Saya memang prihatin ketika semua institusi negara dan pemerintah kini terimbas semangat partisan. Ini tidak boleh dan tidak etis. Yang saya tahu selama ini, KBRI tidak pernah menerima ‘instruksi pemerintah’ via Menlu agar Dubes membantu petahana untuk menang. Apalagi at all costs! Sebagai wakil negara, pemerintah dan rakyat, para Dubes itu seyogianya amanah dan tidak mudah mengorbankan reputasi dan nama baik untuk perbuatan hina ini yang satu ketika akan terungkap dan keadilan akan ditegakkan. Yang terjadi di Malaysia adalah penyimpangan dengan sengaja. Semua pelaku, termasuk Dubes, harus accountable dan diminta pertanggungjawaban mereka.
Keempat, mengapa KPU dan otoritas Indonesia mengalami kesulitan melakukan penyidikan dan mengambil tindakan hukum? Menurut saya vote-rigging ini merupakan kejahatan internasional yang tak pernah terjadi sebelumnya (unprecedented). Karena politis, maka tafsirannya longgar tergantung oleh pihak mana: Indonesia atau Malaysia. Karena politis maka kejahatan ini lebih berat dari sekadar penyelundupan senjata, manusia, narkotik atau peristiwa pembunuhan saudara tiri pemimpin Korut, Kim Jong-un di Malaysia. Pembunuhan terhadap Kim Jong-nam, di Malaysia yang juga menimpa WNI dan WN Vietnam ini sempat ramai di tanah air, ketika diklaim atas ‘diplomasi pemerintah’.

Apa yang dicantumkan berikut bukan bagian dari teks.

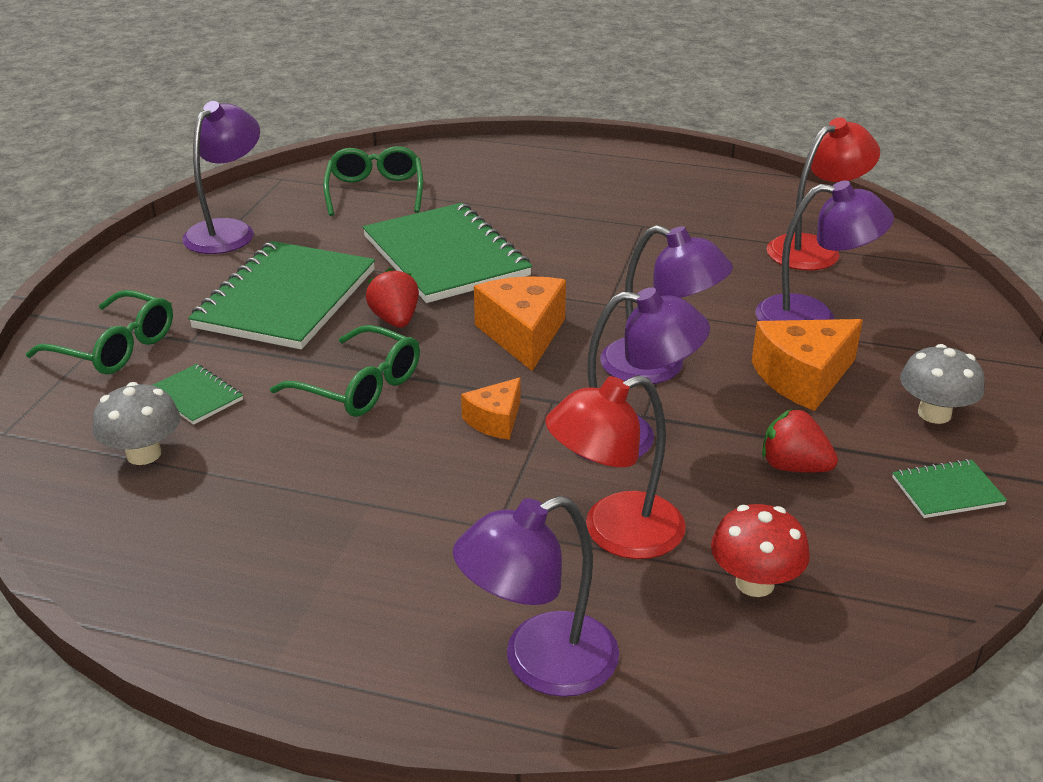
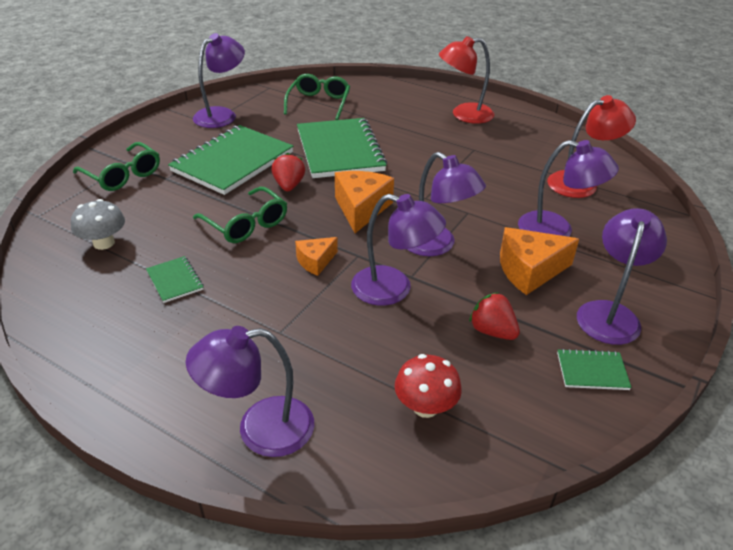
camera: 15 degrees right, 5 degrees up
(195, 396) = (150, 213): green notebook -> green notebook (175, 280)
(615, 533) = (352, 352): red lamp -> red lamp (464, 115)
(934, 414) = (610, 313): grey mushroom -> purple lamp

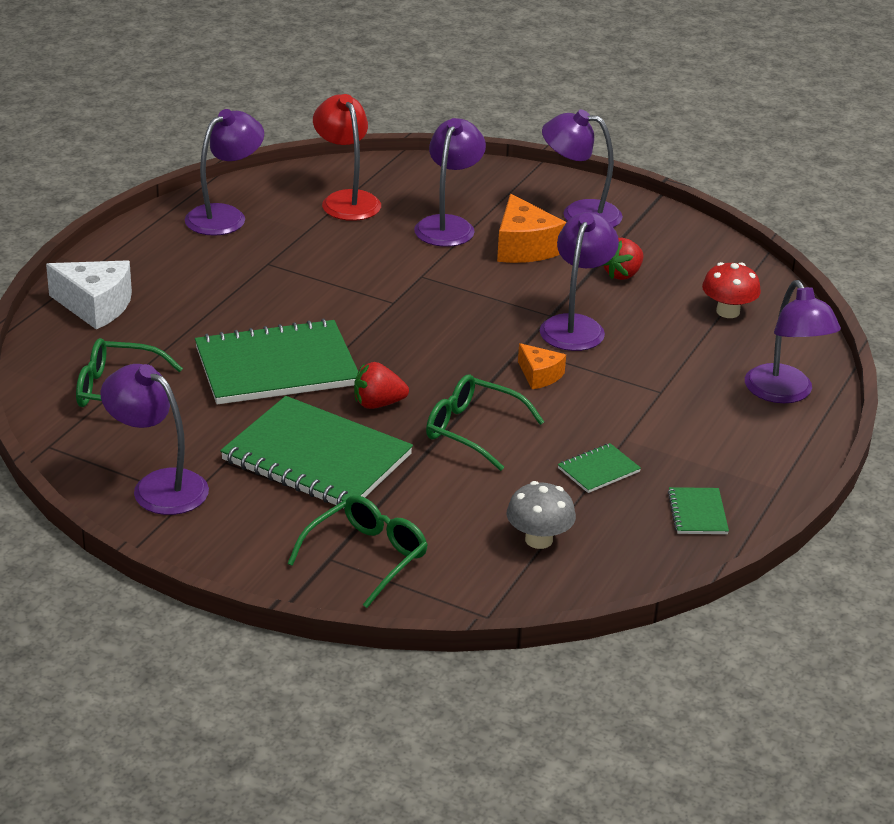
camera: 95 degrees left, 5 degrees down
(245, 224) = (474, 431): green glasses -> green glasses turned 105 degrees counterclockwise
(361, 209) = (425, 347): orange cheese -> none
(411, 96) = (95, 306): none -> white cheese
(436, 245) = (492, 298): purple lamp -> purple lamp (225, 216)
(464, 115) = (163, 265): red lamp -> none
(592, 371) = (658, 231): green notebook -> green notebook (697, 513)

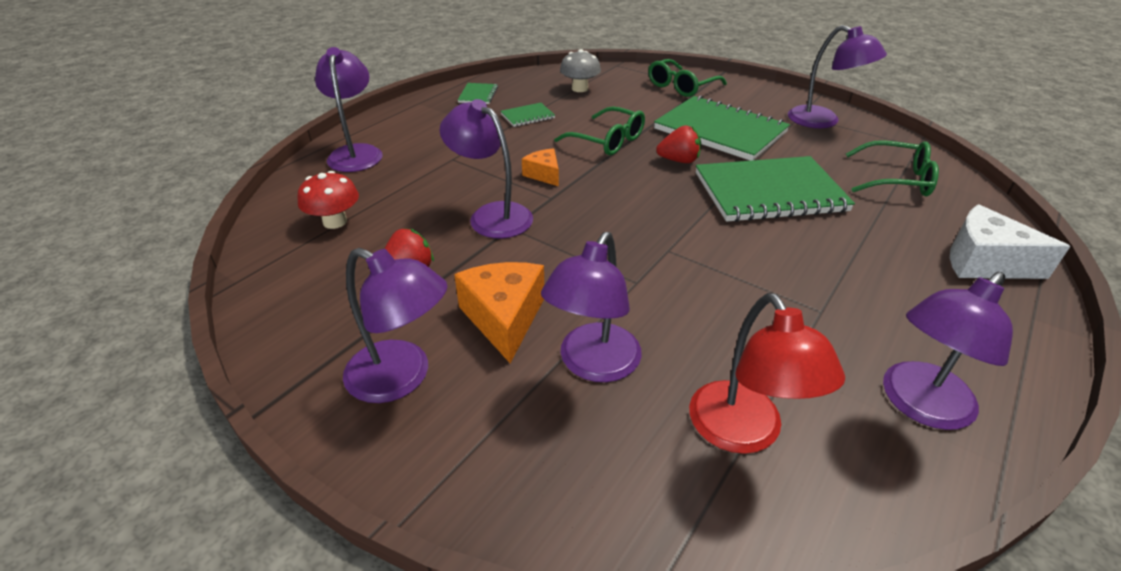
camera: 170 degrees left, 5 degrees up
(576, 326) = (491, 215): purple lamp -> purple lamp turned 105 degrees clockwise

Karena itu pula KPU dengan enteng mengatakan anggap saja peristiwa itu tidak terjadi. Semua surat suara tercoblos tidak diakui dan dianggap tidak ada. Pernyataan ini membuat marah banyak pihak. Tetapi sejatinya memang KPU tidak memperoleh akses lebih jauh. Jika surat suara tercoblos bagi Indonesia dianggap tidak ada tidak demikian bagi Malaysia. Ada hukum pidana dan acara yang menetapkan status surat suara tercoblos sebagai barang bukti (barbuk). Jika Indonesia mengatakan tidak perlu dipersoalkan bagi Malaysia itu hanya pernyataan politis sebagai hak Indonesia untuk mengatakan demikian. Tetapi, barbuk tetap barbuk. Di sini banyak informasi yang menarik untuk diketahui.
Kelima, komplikasi kedua yang menyulitkan posisi Malaysia adalah kenyataan bahwa kasus ini melibatkan institusi negara, Embassy of the Republik of Indonesia to Malaysia, yang dilindungi oleh kekebalan diplomatik oleh hukum internasional. Ini membatasi yurisdiksi kedaulatan Malaysia.